BEGIN

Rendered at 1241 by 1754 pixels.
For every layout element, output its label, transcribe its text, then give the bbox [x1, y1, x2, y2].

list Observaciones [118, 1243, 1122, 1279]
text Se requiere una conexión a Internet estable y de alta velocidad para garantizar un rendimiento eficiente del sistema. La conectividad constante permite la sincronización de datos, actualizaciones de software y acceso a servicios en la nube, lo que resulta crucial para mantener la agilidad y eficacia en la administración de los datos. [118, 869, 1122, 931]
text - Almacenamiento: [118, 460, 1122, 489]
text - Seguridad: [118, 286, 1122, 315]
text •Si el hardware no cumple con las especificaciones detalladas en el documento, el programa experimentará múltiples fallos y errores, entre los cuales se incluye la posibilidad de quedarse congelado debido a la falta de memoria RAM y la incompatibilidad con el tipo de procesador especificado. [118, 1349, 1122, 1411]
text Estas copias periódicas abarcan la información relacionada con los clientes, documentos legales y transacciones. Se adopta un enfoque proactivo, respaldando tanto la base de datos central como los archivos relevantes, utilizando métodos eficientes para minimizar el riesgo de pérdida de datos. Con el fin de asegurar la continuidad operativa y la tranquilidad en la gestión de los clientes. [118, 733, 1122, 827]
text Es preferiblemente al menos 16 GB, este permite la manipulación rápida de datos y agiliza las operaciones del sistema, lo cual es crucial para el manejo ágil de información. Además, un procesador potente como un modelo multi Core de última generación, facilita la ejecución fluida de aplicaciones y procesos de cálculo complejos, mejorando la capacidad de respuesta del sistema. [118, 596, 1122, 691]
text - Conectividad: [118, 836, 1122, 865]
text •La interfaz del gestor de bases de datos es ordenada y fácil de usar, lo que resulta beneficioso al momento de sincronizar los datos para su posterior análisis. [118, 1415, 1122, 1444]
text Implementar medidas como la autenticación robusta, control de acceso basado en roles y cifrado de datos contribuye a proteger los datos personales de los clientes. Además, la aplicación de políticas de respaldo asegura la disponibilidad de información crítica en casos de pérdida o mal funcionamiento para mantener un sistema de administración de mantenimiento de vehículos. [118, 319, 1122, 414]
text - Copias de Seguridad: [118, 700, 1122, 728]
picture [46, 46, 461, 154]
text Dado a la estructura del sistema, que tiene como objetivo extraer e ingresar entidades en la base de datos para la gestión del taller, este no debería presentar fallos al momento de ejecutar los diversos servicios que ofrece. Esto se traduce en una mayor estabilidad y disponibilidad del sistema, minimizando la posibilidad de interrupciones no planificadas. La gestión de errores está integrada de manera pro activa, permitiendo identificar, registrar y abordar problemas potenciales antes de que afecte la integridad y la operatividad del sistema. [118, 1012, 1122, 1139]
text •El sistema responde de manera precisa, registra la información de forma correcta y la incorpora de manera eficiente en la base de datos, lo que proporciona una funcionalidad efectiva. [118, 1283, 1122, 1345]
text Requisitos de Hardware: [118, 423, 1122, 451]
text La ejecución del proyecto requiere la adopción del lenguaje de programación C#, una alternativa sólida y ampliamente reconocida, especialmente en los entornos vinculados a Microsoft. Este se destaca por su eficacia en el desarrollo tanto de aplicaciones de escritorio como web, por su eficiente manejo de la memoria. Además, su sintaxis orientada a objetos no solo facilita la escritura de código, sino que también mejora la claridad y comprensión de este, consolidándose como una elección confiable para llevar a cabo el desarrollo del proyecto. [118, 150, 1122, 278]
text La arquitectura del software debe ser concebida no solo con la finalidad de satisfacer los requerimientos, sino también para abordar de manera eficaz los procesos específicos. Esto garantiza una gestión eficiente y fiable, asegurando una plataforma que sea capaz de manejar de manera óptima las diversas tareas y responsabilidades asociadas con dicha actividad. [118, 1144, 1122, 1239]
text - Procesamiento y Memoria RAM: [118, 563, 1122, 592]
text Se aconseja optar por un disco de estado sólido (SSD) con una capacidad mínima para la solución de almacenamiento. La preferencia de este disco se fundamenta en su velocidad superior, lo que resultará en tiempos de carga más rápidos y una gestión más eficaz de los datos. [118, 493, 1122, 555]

END

** About this exercise **
Retype the complete listing exactly.

** Task solution **
Rendered at 1241 by 1754 pixels.
For every layout element, output its label, transcribe its text, then give the bbox [x1, y1, x2, y2].

list Observaciones [118, 1243, 1122, 1279]
text Se requiere una conexión a Internet estable y de alta velocidad para garantizar un rendimiento eficiente del sistema. La conectividad constante permite la sincronización de datos, actualizaciones de software y acceso a servicios en la nube, lo que resulta crucial para mantener la agilidad y eficacia en la administración de los datos. [118, 869, 1122, 931]
text - Almacenamiento: [118, 460, 1122, 489]
text - Seguridad: [118, 286, 1122, 315]
text •Si el hardware no cumple con las especificaciones detalladas en el documento, el programa experimentará múltiples fallos y errores, entre los cuales se incluye la posibilidad de quedarse congelado debido a la falta de memoria RAM y la incompatibilidad con el tipo de procesador especificado. [118, 1349, 1122, 1411]
text Estas copias periódicas abarcan la información relacionada con los clientes, documentos legales y transacciones. Se adopta un enfoque proactivo, respaldando tanto la base de datos central como los archivos relevantes, utilizando métodos eficientes para minimizar el riesgo de pérdida de datos. Con el fin de asegurar la continuidad operativa y la tranquilidad en la gestión de los clientes. [118, 733, 1122, 827]
text Es preferiblemente al menos 16 GB, este permite la manipulación rápida de datos y agiliza las operaciones del sistema, lo cual es crucial para el manejo ágil de información. Además, un procesador potente como un modelo multi Core de última generación, facilita la ejecución fluida de aplicaciones y procesos de cálculo complejos, mejorando la capacidad de respuesta del sistema. [118, 596, 1122, 691]
text - Conectividad: [118, 836, 1122, 865]
text •La interfaz del gestor de bases de datos es ordenada y fácil de usar, lo que resulta beneficioso al momento de sincronizar los datos para su posterior análisis. [118, 1415, 1122, 1444]
text Implementar medidas como la autenticación robusta, control de acceso basado en roles y cifrado de datos contribuye a proteger los datos personales de los clientes. Además, la aplicación de políticas de respaldo asegura la disponibilidad de información crítica en casos de pérdida o mal funcionamiento para mantener un sistema de administración de mantenimiento de vehículos. [118, 319, 1122, 414]
text - Copias de Seguridad: [118, 700, 1122, 728]
picture [46, 46, 461, 154]
text Dado a la estructura del sistema, que tiene como objetivo extraer e ingresar entidades en la base de datos para la gestión del taller, este no debería presentar fallos al momento de ejecutar los diversos servicios que ofrece. Esto se traduce en una mayor estabilidad y disponibilidad del sistema, minimizando la posibilidad de interrupciones no planificadas. La gestión de errores está integrada de manera pro activa, permitiendo identificar, registrar y abordar problemas potenciales antes de que afecte la integridad y la operatividad del sistema. [118, 1012, 1122, 1139]
text •El sistema responde de manera precisa, registra la información de forma correcta y la incorpora de manera eficiente en la base de datos, lo que proporciona una funcionalidad efectiva. [118, 1283, 1122, 1345]
text Requisitos de Hardware: [118, 423, 1122, 451]
text La ejecución del proyecto requiere la adopción del lenguaje de programación C#, una alternativa sólida y ampliamente reconocida, especialmente en los entornos vinculados a Microsoft. Este se destaca por su eficacia en el desarrollo tanto de aplicaciones de escritorio como web, por su eficiente manejo de la memoria. Además, su sintaxis orientada a objetos no solo facilita la escritura de código, sino que también mejora la claridad y comprensión de este, consolidándose como una elección confiable para llevar a cabo el desarrollo del proyecto. [118, 150, 1122, 278]
text La arquitectura del software debe ser concebida no solo con la finalidad de satisfacer los requerimientos, sino también para abordar de manera eficaz los procesos específicos. Esto garantiza una gestión eficiente y fiable, asegurando una plataforma que sea capaz de manejar de manera óptima las diversas tareas y responsabilidades asociadas con dicha actividad. [118, 1144, 1122, 1239]
text - Procesamiento y Memoria RAM: [118, 563, 1122, 592]
text Se aconseja optar por un disco de estado sólido (SSD) con una capacidad mínima para la solución de almacenamiento. La preferencia de este disco se fundamenta en su velocidad superior, lo que resultará en tiempos de carga más rápidos y una gestión más eficaz de los datos. [118, 493, 1122, 555]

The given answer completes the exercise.